In order to use the context, we import it in and use it just like we would for useState. The only difference is the isAuthenticated variable is available throughout the app. The isAuthenticated variable has three states: null, false, and true. When the user data is pending, show nothing and wait until it resolves to false or true. If true, show dashboard. If false, show signup. This process of checking whether the user can visit a section of the page is an example of auth protected routes.

// components/Auth/Signup.js
import { Redirect, Link } from 'react-router-dom';
import AuthContext from '../../contexts/AuthContext';

export default function Signup() {
  const [isAuthenticated, setAuthentication] = useContext(AuthContext);

  ...

  // When the user data is pending, show nothing
  if (isAuthenticated === null) return null;
  // When the user is authenticated, they shouldn't see the auth pages
  // So redirect them to dashboard page
  if (isAuthenticated === true) return <Redirect to='/dashboard' />
  return (

    ...

  );
}

When the form submits, it runs the signup function and grabs the email and password string and pass it along to Firebase Auth's createUserWithEmailAndPassword(email, password) which let's Firebase handles user creation. When the user successfully creates an account, setAuthentication(true) runs and subsequently isAuthenticated will turn true. Now the route logic will redirect the user to the dashboard route where they will see the dashboard screen.

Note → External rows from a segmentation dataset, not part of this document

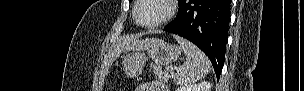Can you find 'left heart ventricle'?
Instances as JSON below:
<instances>
[{"instance_id": "obj_1", "label": "left heart ventricle", "mask_w": 304, "mask_h": 91, "mask_svg": "<svg viewBox=\"0 0 304 91\" xmlns=\"http://www.w3.org/2000/svg\"><path fill=\"white\" fill-rule=\"evenodd\" d=\"M167 12V6L161 0H144L138 10V20L142 24H151L161 19Z\"/></svg>"}]
</instances>
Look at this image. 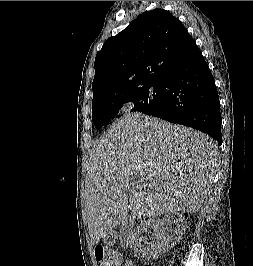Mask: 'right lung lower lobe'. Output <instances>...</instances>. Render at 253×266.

// components/Auth/Signup.js
import { useContext, useRef } from 'react';
import { Redirect, Link } from 'react-router-dom';
import AuthContext from '../../contexts/AuthContext';
import { auth } from '../../utils/firebase';

export default function Signup() {
  const [isAuthenticated, setAuthentication] = useContext(AuthContext);
  const emailRef = useRef('');
  const passwordRef = useRef('');

  async function signup(event) {
    event.preventDefault();
    const email = emailRef.current.value.trim();
    const password = passwordRef.current.value;
    try {
      await auth.createUserWithEmailAndPassword(email, password);
      setAuthentication(true);
    } catch (error) {
      passwordRef.current.value = '';
      setButtonState(false);
    }
  }

  if (isAuthenticated === null) return null;
  if (isAuthenticated === true) return <Redirect to='/dashboard' />
  return (
    <form onSubmit={signup}>
      <label htmlFor="email">Email address</label>
      <input
        type="email"
        id="email"
        name="email"
        required
        ref={emailRef}
      />
      <label htmlFor="password">Password</label>
      <input
        type="password"
        id="password"
        name="password"
        required
        ref={passwordRef}
      />
      <button>Create Account</button>
    </form>
  );
}

Conclusion

That concludes this guide. We got to look at a React design pattern, set up Firebase authentication, use React Context, and auth protect routes.